[Foundation-l] Re: Formal request: Wikinews project

Andrew Lih andrew.lih at gmail.com
Tue Oct 12 15:38:29 UTC 2004


I'm heartened to hear the "grow it" strategy. Perhaps I was alarmed
because the initial document on meta was quite ambitious. The Slashdot
comparison is intriguing, but I tend to think of their community as a
fleet of pundit robots from [[MST3K]], rather than a solid reporting
crew. :)

Perhaps the biggest question is that blogging and Wikipedia editing is
largely done "in your pajamas" sitting at home. Just what level of
original reporting can we expect to see with Wikinews? Will there be
much pounding the pavement and getting street interviews? Photography?
Phoners? Now that [[Podcasting]] is gaining momentum, the prospects of
radio and TV dispatches is exciting as well. In some countries,
getting access to news events requires official accreditation, so will
this be an obstacle?

Also, a good starting point for recruitment would be to contact the
folks listed at: http://meta.wikimedia.org/wiki/Press_Corps

-Andrew (User:Fuzheado)

On 12 Oct 2004 17:05:00 +0200, Erik Moeller <erik_moeller at gmx.de> wrote:
> Andrew-
> > RfA isn't quite a reputation system like Slashdot karma or eBay's
> > ratings. Adminship is a one-time bar to pass, usually for life, and
> > there are is no metric to capture  the highs and lows of a
> > contributor's performance.
> 
> This is the case for Wikinews as well - see the proposal.
> 
> >> * establish workflow - [[Wikipedia:Featured article candidates]],
> >> [[Wikipedia:Peer review]], [[m:Article validation]]
> 
> > But these are completely optional, and not required at all for article
> > writing.
> 
> That's true, but as you yourself state:
> 
> > There is a notable difference between Wikipedia and Wikinews -- the
> > matter of deadlines and edition time. Wikipedia's content is
> > continually morphing. But for news to be news, it must be frozen at
> > one point in time, and that puts Wikinews within a different dynamic.

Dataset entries
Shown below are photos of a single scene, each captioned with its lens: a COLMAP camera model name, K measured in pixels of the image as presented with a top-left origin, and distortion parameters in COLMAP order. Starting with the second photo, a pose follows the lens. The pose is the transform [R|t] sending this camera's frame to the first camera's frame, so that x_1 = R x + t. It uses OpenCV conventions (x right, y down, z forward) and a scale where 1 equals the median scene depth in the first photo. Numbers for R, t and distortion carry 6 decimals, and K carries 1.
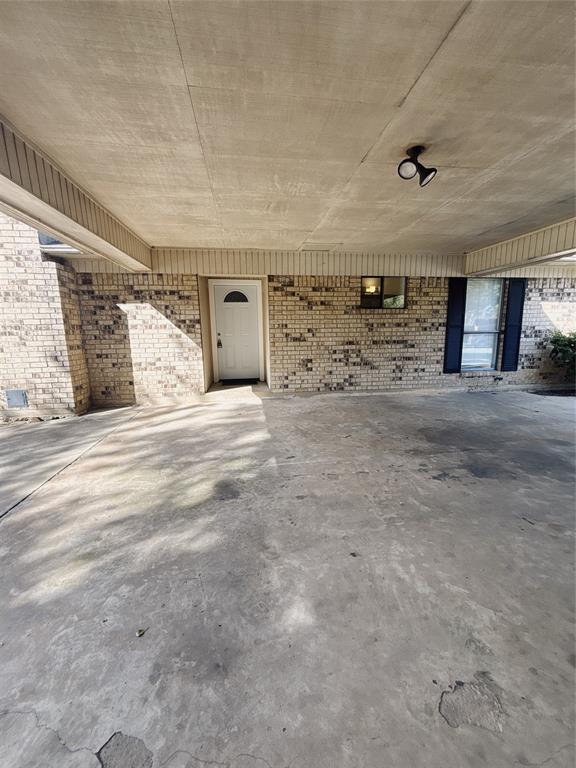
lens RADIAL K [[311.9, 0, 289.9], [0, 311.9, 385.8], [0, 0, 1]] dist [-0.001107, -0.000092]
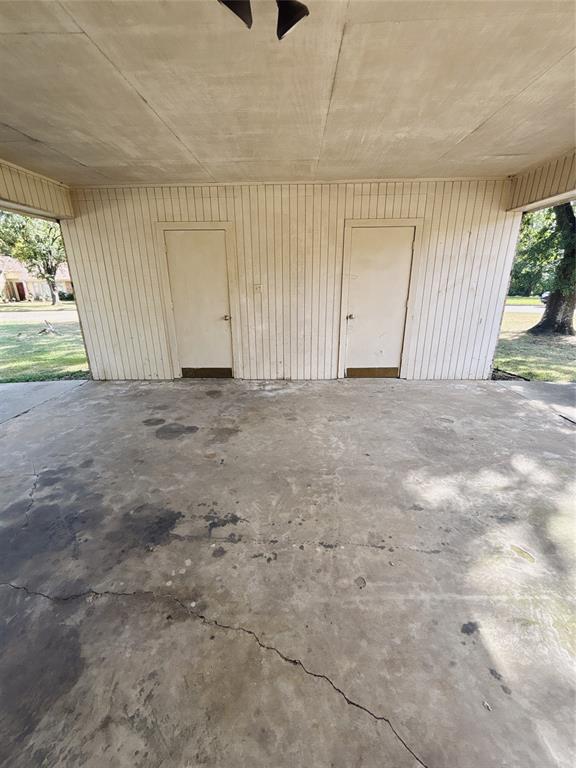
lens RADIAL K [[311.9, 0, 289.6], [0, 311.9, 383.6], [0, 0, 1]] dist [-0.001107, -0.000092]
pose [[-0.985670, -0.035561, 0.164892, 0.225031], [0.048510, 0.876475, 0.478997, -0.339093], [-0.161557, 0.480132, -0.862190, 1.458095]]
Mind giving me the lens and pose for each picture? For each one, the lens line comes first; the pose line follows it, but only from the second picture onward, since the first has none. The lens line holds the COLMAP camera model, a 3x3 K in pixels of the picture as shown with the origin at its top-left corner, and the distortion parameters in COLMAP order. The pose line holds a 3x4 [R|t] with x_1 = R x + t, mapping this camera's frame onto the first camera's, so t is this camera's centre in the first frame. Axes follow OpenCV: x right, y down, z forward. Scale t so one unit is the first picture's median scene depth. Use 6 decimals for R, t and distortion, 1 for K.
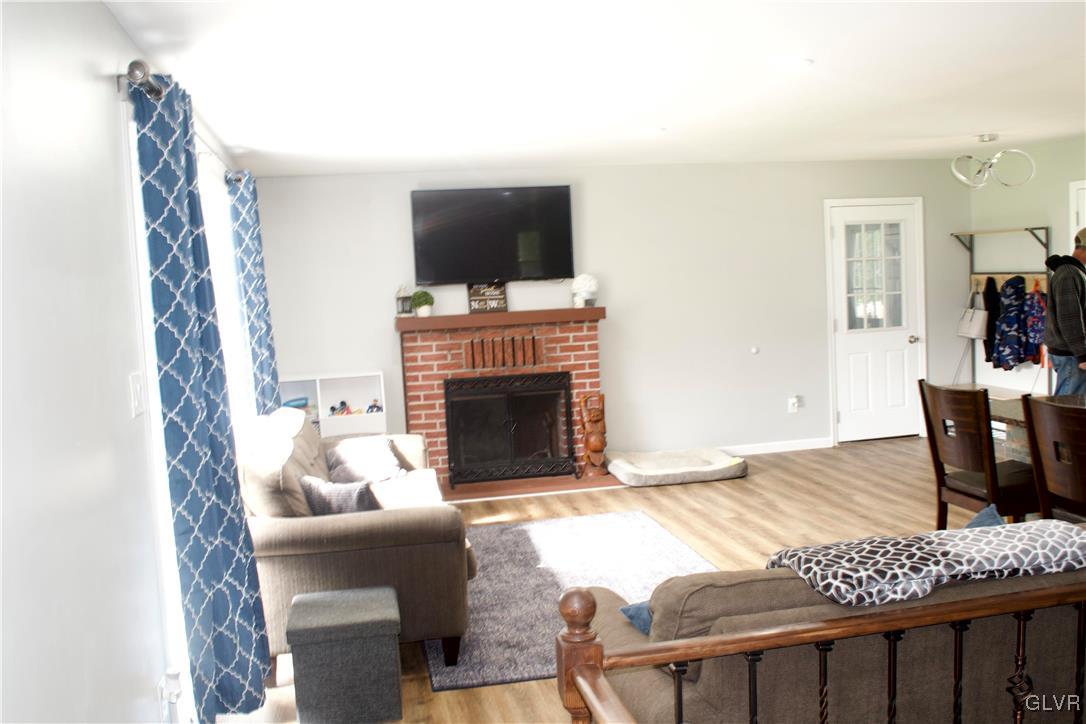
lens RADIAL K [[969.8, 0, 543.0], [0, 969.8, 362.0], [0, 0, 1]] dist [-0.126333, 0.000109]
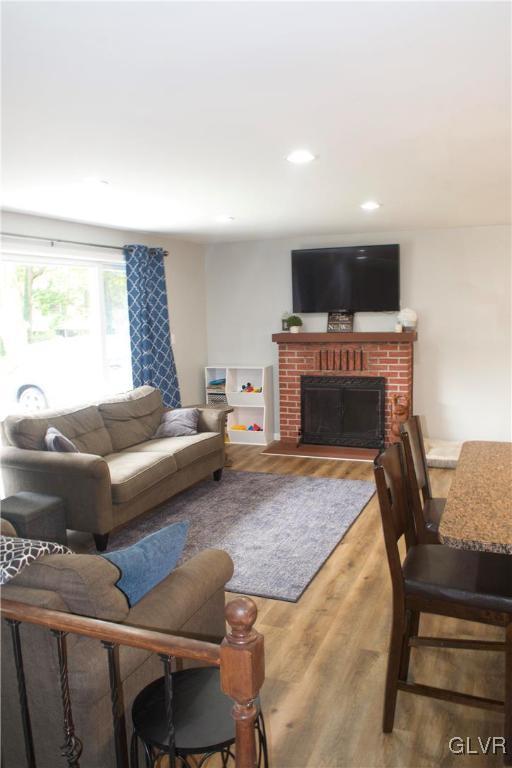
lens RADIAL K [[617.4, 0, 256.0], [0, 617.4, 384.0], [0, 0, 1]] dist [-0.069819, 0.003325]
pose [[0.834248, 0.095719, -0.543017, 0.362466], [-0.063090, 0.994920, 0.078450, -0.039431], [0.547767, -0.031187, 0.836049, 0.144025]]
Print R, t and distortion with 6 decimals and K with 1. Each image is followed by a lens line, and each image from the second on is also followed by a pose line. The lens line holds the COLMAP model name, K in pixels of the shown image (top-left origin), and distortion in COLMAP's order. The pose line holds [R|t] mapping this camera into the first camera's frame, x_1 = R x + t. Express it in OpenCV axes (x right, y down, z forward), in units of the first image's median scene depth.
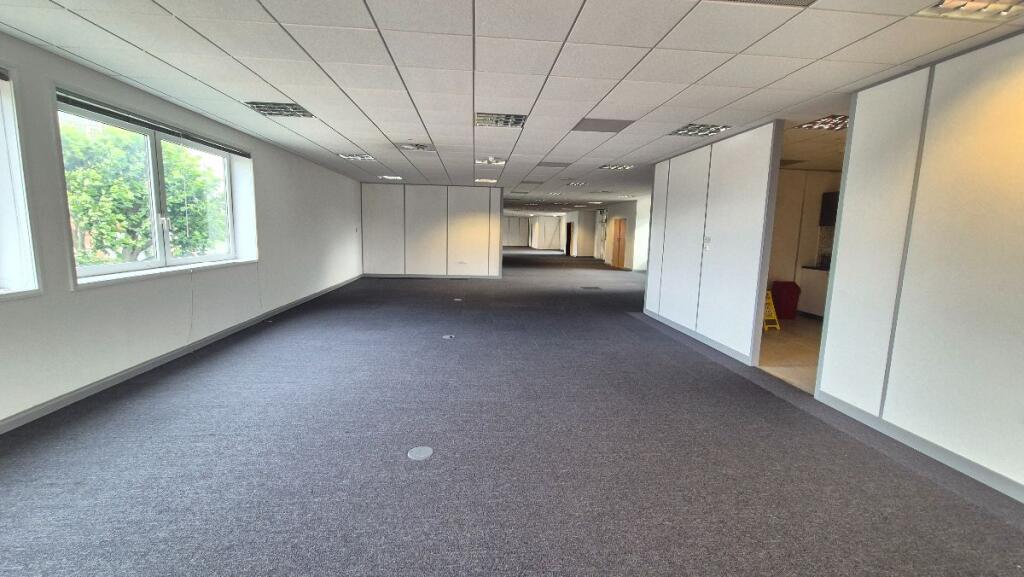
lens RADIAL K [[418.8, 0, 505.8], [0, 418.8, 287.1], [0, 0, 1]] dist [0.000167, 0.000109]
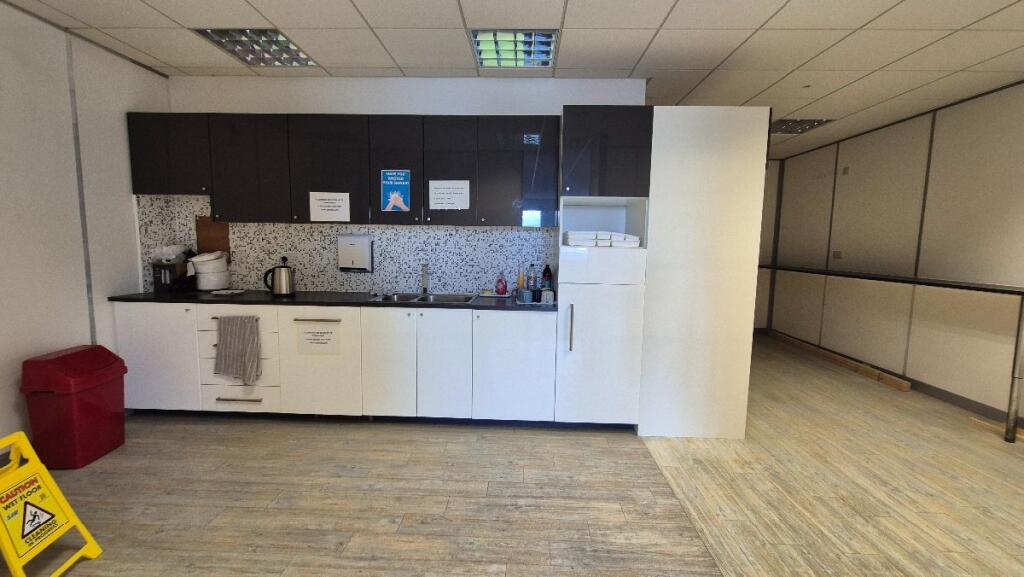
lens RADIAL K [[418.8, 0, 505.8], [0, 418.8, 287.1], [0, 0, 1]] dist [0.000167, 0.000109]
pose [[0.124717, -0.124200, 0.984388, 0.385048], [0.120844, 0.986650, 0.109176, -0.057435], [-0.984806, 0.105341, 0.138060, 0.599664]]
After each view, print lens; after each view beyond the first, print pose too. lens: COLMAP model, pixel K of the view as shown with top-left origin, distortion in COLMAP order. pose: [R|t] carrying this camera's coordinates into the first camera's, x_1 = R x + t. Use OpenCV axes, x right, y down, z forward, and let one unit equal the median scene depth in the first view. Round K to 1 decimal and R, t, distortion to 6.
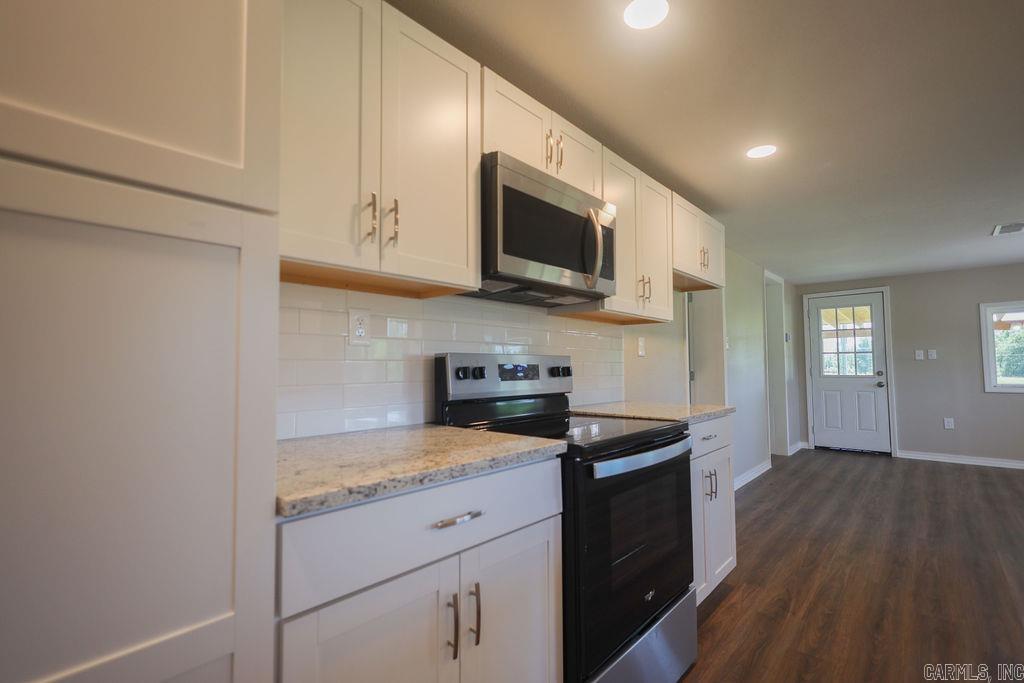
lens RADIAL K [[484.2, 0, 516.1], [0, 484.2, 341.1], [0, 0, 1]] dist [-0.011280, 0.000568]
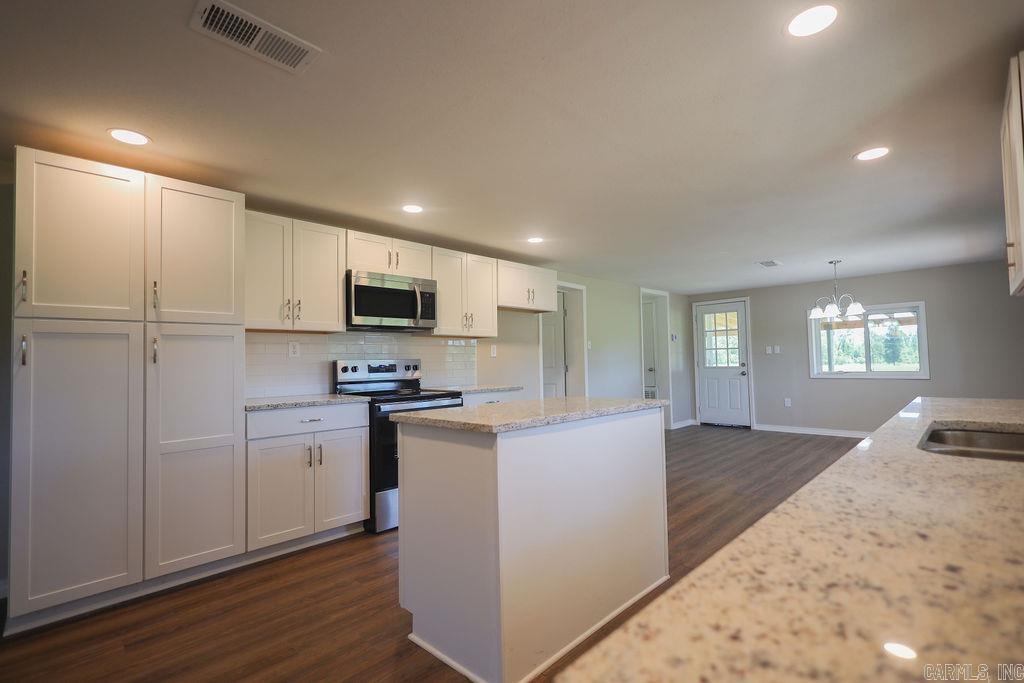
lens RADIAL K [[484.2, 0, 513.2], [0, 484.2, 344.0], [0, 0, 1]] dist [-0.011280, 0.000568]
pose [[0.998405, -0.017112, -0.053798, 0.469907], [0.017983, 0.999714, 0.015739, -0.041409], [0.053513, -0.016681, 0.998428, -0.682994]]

(Problems to work on):
1 > According to the message, what does access to news events require in some countries?
2 > List every page that the quoted text in the message names after "establish workflow".
3 > Summarize the message in two sentences.

(List of answers):
1 > Official accreditation.

2 > Wikipedia:Featured article candidates, Wikipedia:Peer review, m:Article validation

3 > Andrew Lih is heartened by the "grow it" strategy for Wikinews and asks what level of original reporting the project can expect, such as street interviews, photography, phoners, or radio and TV dispatches, and whether official accreditation will be an obstacle in some countries. The message suggests contacting the people listed on the meta Press Corps page to start recruitment, and the quoted exchange with Erik Moeller covers adminship as a reputation measure, optional workflow pages, and the difference in deadlines between Wikipedia and Wikinews.